Paper, Tags: #nlp
We study the representations produced by several recent pretrained contextualizers (variants of ELMo, the OpenAI transformer LM, and BERT) with a suite of 17 diverse probing tasks.
We quantify differences in the transferability of individual layers within contextualizers.
We compare LM pretraining with 11 super-vised pretraining tasks. Pretraining on a closely related task yields better performance than LM pretraining (which is better on average) when the pretraining dataset is fixed. LM pretraining on more data gives the best results.
This paper asks and answers:
- What features of language do these CWRs (contextual word representations) capture, and what do they miss?
- How and why does transferability vary across representation layers in contextualizers?
- How does the choice of pretraining task affect the vectors' learned linguistic knowledge and transferability?
Our analysis reveals following insights:
- Linear models trained on top of frozen contextual representations are competitive with state-of-the-art task-specific models in many cases, but fail on tasks requiring fine-grained linguistic knowledge.
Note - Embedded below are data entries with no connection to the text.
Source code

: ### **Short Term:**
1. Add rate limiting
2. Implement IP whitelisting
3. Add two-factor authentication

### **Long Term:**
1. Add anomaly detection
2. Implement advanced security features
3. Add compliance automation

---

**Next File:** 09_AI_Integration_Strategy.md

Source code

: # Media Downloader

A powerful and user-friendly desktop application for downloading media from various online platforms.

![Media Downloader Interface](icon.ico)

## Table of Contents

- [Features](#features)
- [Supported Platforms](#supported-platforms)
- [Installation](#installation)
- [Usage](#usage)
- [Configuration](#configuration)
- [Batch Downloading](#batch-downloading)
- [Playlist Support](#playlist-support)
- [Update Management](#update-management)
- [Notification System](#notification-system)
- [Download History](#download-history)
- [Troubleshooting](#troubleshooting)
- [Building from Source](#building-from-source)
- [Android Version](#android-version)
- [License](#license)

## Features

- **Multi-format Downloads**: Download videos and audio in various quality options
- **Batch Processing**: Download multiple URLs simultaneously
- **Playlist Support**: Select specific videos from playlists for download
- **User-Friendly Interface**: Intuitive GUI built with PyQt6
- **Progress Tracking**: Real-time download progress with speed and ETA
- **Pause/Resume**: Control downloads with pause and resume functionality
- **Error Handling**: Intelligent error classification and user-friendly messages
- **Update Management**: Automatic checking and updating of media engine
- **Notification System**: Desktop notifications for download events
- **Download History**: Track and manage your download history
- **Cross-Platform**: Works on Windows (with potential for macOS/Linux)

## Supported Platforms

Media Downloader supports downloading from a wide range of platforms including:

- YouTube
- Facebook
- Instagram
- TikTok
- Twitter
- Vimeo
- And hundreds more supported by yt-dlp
- The first layer output of long LSTM is consistently the most transferable, whereas in the transformers it's the middle layers.
- Higher layers in LSTMs are more task-specific, more general, while transformer layers don't exhibit the same monotonic trend.
- LM pretraining yields representations that are more transferable in general than 11 other candidate pretraining tasks, although pretraining on related tasks yields the strongest results for individual end tasks.